In the rows below, pick out every line that contains the string "busca", and copy each one. Case counts.

Stored records:
---------------

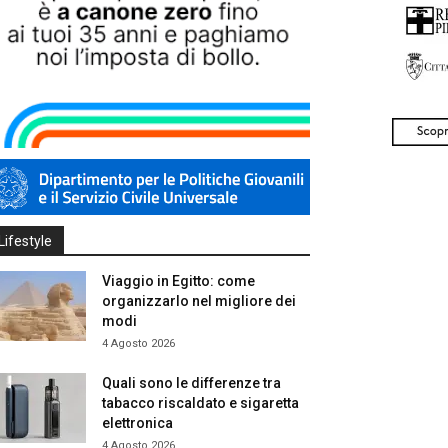
Lifestyle
Viaggio in Egitto: come
organizzarlo nel migliore dei
modi
4 Agosto 2026
Quali sono le differenze tra
tabacco riscaldato e sigaretta
elettronica
4 Agosto 2026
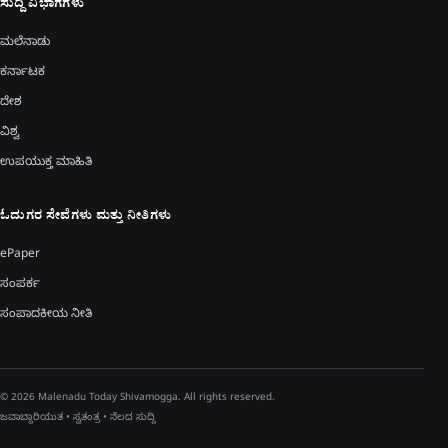
ಸುದ್ದಿ ವಿಭಾಗಗಳು
ಮಲೆನಾಡು
ಕರ್ನಾಟಕ
ದೇಶ
ವಿಶ್ವ
ಉಪಯುಕ್ತ ಮಾಹಿತಿ
ಓದುಗರ ಸೇವೆಗಳು ಮತ್ತು ನೀತಿಗಳು
ePaper
ಸಂಪರ್ಕ
ಸಂಪಾದಕೀಯ ನೀತಿ
© 2026 Malenadu Today Shivamogga. All rights reserved.
ಜವಾಬ್ದಾರಿಯುತ • ಸ್ವತಂತ್ರ • ನೆಲದ ಸುದ್ದಿ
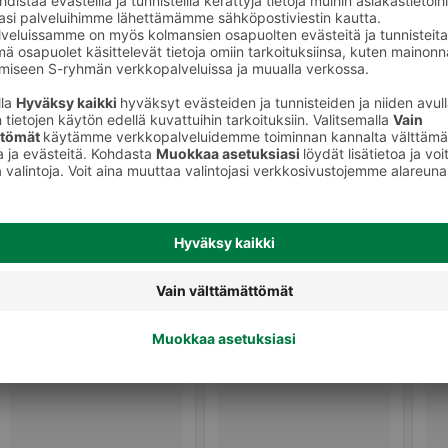
Muut vihannessäilykkeet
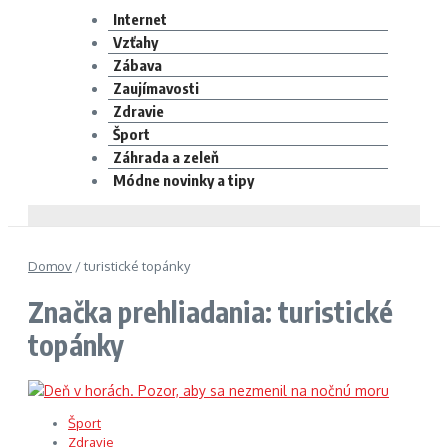
Internet
Vzťahy
Zábava
Zaujímavosti
Zdravie
Šport
Záhrada a zeleň
Módne novinky a tipy
Domov
/
turistické topánky
Značka prehliadania: turistické
topánky
Šport
Zdravie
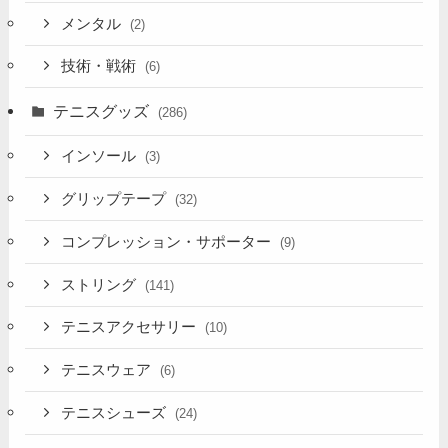
メンタル
(2)
技術・戦術
(6)
テニスグッズ
(286)
インソール
(3)
グリップテープ
(32)
コンプレッション・サポーター
(9)
ストリング
(141)
テニスアクセサリー
(10)
テニスウェア
(6)
テニスシューズ
(24)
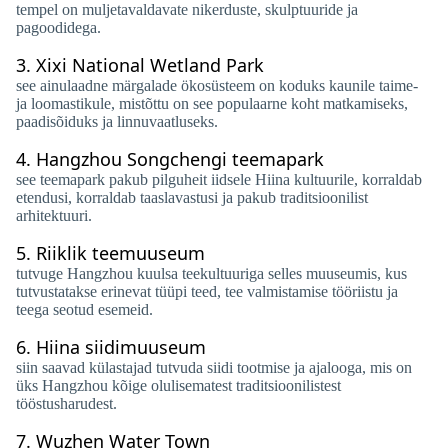
tempel on muljetavaldavate nikerduste, skulptuuride ja
pagoodidega.
3.
Xixi National Wetland Park
see ainulaadne märgalade ökosüsteem on koduks kaunile taime-
ja loomastikule, mistõttu on see populaarne koht matkamiseks,
paadisõiduks ja linnuvaatluseks.
4.
Hangzhou Songchengi teemapark
see teemapark pakub pilguheit iidsele Hiina kultuurile, korraldab
etendusi, korraldab taaslavastusi ja pakub traditsioonilist
arhitektuuri.
5.
Riiklik teemuuseum
tutvuge Hangzhou kuulsa teekultuuriga selles muuseumis, kus
tutvustatakse erinevat tüüpi teed, tee valmistamise tööriistu ja
teega seotud esemeid.
6.
Hiina siidimuuseum
siin saavad külastajad tutvuda siidi tootmise ja ajalooga, mis on
üks Hangzhou kõige olulisematest traditsioonilistest
tööstusharudest.
7.
Wuzhen Water Town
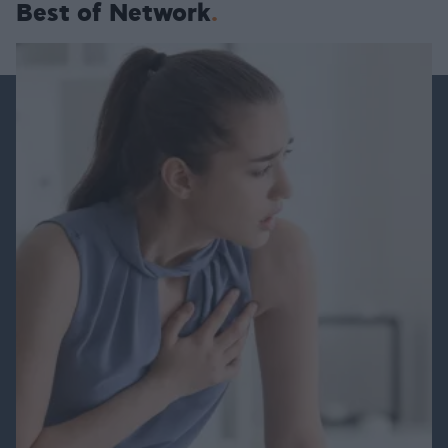
Best of Network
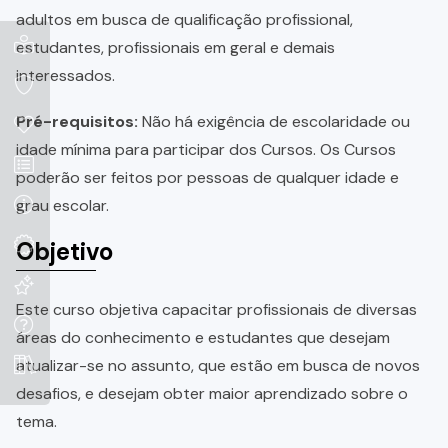
adultos em busca de qualificação profissional,
estudantes, profissionais em geral e demais
interessados.
Pré-requisitos:
Não há exigência de escolaridade ou
idade mínima para participar dos Cursos. Os Cursos
poderão ser feitos por pessoas de qualquer idade e
grau escolar.
Objetivo
Este curso objetiva capacitar profissionais de diversas
áreas do conhecimento e estudantes que desejam
atualizar-se no assunto, que estão em busca de novos
desafios, e desejam obter maior aprendizado sobre o
tema.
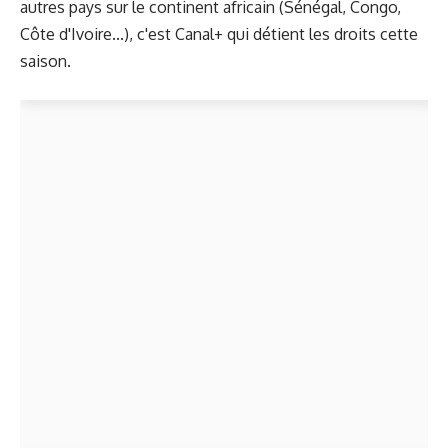
autres pays sur le continent africain (Sénégal, Congo,
Côte d'Ivoire...), c'est Canal+ qui détient les droits cette
saison.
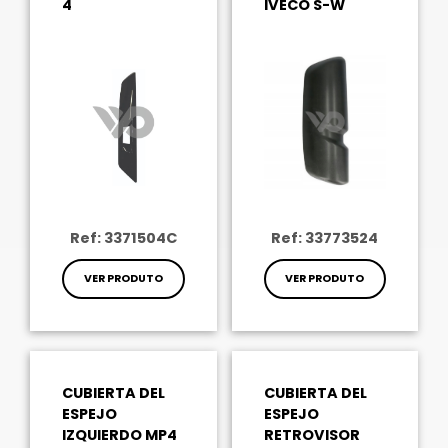
4
IVECO S-W
Ref: 3371504C
Ref: 33773524
VER PRODUTO
VER PRODUTO
CUBIERTA DEL
CUBIERTA DEL
ESPEJO
ESPEJO
IZQUIERDO MP4
RETROVISOR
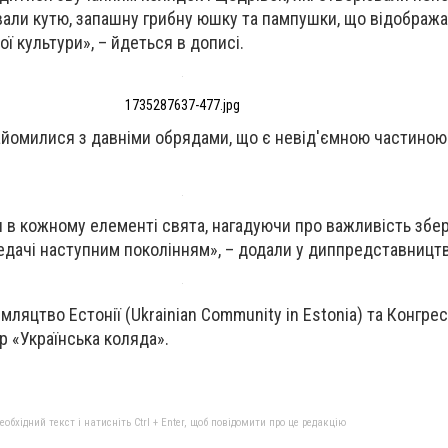
али кутю, запашну грибну юшку та пампушки, що відобража
ої культури», – йдеться в дописі.
1735287637-477.jpg
найомилися з давніми обрядами, що є невід'ємною частиною 
и в кожному елементі свята, нагадуючи про важливість зб
редачі наступним поколінням», – додали у диппредставництв
мляцтво Естонії (Ukrainian Community in Estonia) та Конгрес
ір «Українська коляда».
бхідний текст і натисніть Ctrl + Enter, щоб повідомити про це редакцію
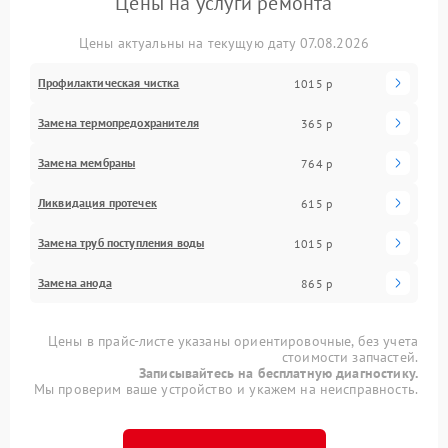
Цены на услуги ремонта
Цены актуальны на текущую дату 07.08.2026
Профилактическая чистка
1015 р
Замена термопредохранителя
365 р
Замена мембраны
764 р
Ликвидация протечек
615 р
Замена труб поступления воды
1015 р
Замена анода
865 р
Цены в прайс-листе указаны ориентировочные, без учета
стоимости запчастей.
Записывайтесь на бесплатную диагностику.
Мы проверим ваше устройство и укажем на неисправность.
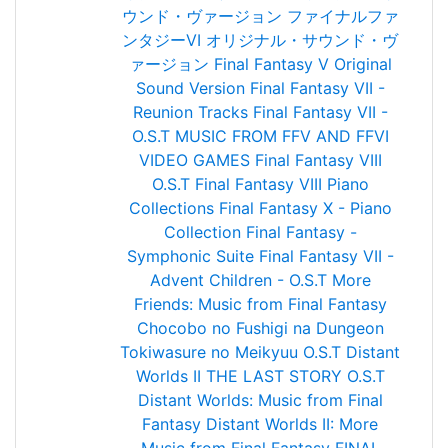
ウンド・ヴァージョン
ファイナルファ
ンタジーVI オリジナル・サウンド・ヴ
ァージョン
Final Fantasy V Original
Sound Version
Final Fantasy VII -
Reunion Tracks
Final Fantasy VII -
O.S.T
MUSIC FROM FFV AND FFVI
VIDEO GAMES
Final Fantasy VIII
O.S.T
Final Fantasy VIII Piano
Collections
Final Fantasy X - Piano
Collection
Final Fantasy -
Symphonic Suite
Final Fantasy VII -
Advent Children - O.S.T
More
Friends: Music from Final Fantasy
Chocobo no Fushigi na Dungeon
Tokiwasure no Meikyuu O.S.T
Distant
Worlds II
THE LAST STORY O.S.T
Distant Worlds: Music from Final
Fantasy
Distant Worlds II: More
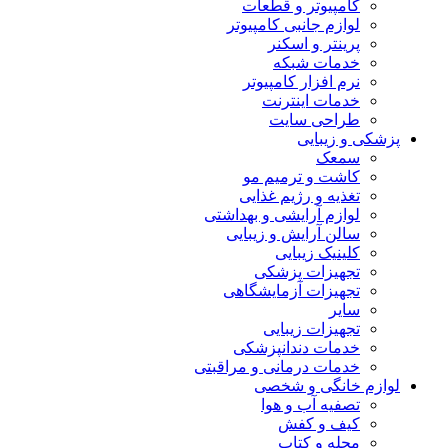
کامپیوتر و قطعات
لوازم جانبی کامپیوتر
پرینتر و اسکنر
خدمات شبکه
نرم افزار کامپیوتر
خدمات اینترنت
طراحی سایت
پزشکی و زیبایی
سمعک
کاشت و ترمیم مو
تغذیه و رژیم غذایی
لوازم آرایشی و بهداشتی
سالن آرایش و زیبایی
کلینیک زیبایی
تجهیزات پزشکی
تجهیزات آزمایشگاهی
سایر
تجهیزات زیبایی
خدمات دندانپزشکی
خدمات درمانی و مراقبتی
لوازم خانگی و شخصی
تصفیه آب و هوا
کیف و کفش
مجله و کتاب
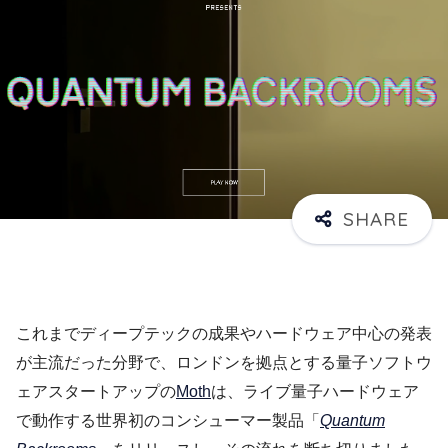
これまでディープテックの成果やハードウェア中心の発表
が主流だった分野で、ロンドンを拠点とする量子ソフトウ
ェアスタートアップの
Moth
は、ライブ量子ハードウェア
で動作する世界初のコンシューマー製品「
Quantum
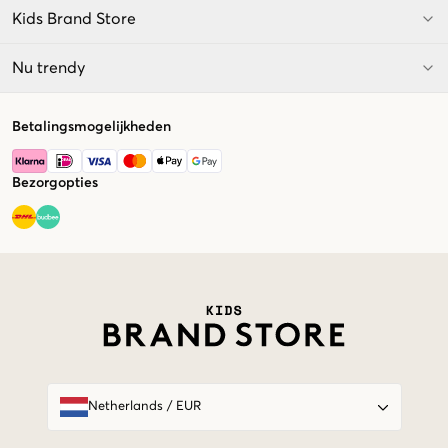
Kids Brand Store
Nu trendy
Betalingsmogelijkheden
Bezorgopties
Market switcher
Netherlands
/
EUR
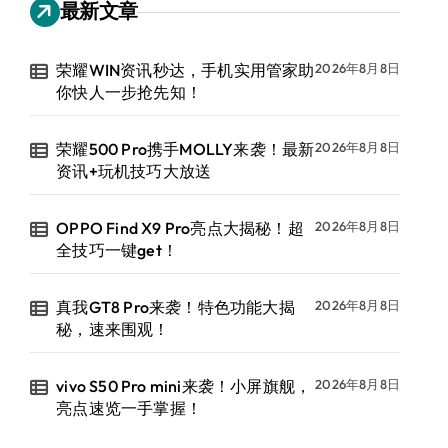
最新文章
荣耀WIN资讯秒达，手机实用管家助
2026年8月8日
你快人一步抢先知！
荣耀500 Pro携手MOLLY来袭！最新
2026年8月8日
资讯+玩机技巧大放送
OPPO Find X9 Pro亮点大揭秘！超
2026年8月8日
全技巧一键get！
真我GT8 Pro来袭！特色功能大揭
2026年8月8日
秘，速来围观！
vivo S50 Pro mini来袭！小屏旗舰，
2026年8月8日
亮点速览一手掌握！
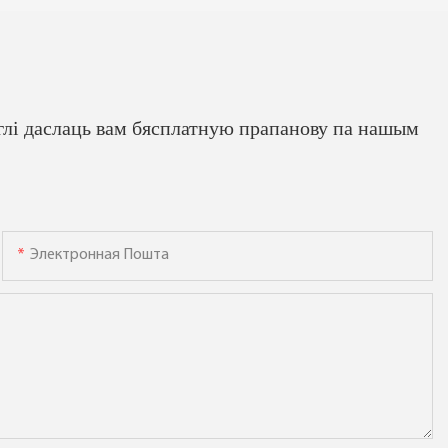
глі даслаць вам бясплатную прапанову па нашым
Электронная Пошта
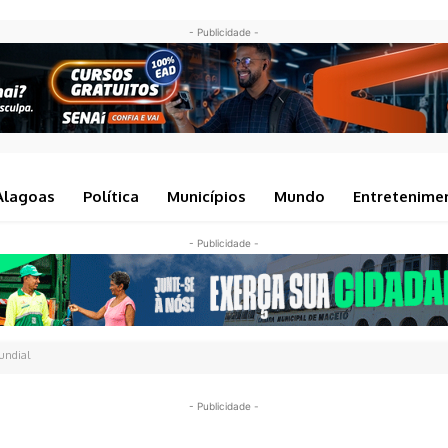
- Publicidade -
Alagoas
Política
Municípios
Mundo
Entretenime
- Publicidade -
undial
- Publicidade -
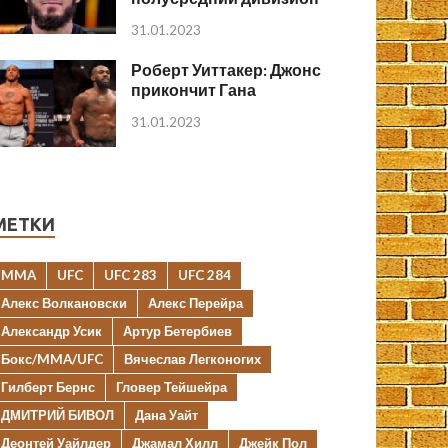
31.01.2023
Роберт Уиттакер: Джонс
прикончит Гана
31.01.2023
МЕТКИ
MMA
UFC
UFC 283
UFC 284
Алекс Волкановски
Алекс Перейра
Александр Усик
Артур Бетербиев
Бокс/MMA/UFC
Вячеслав Легконогих
Гилберт Бернс
Гловер Тейшейра
ДМИТРИЙ БИВОЛ
Дана Уайт
Деонтей Уайлдер
Джамал Хилл
Джейк Пол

---------------

Response area:
adultos em busca de qualificação profissional,
atualizar-se no assunto, que estão em busca de novos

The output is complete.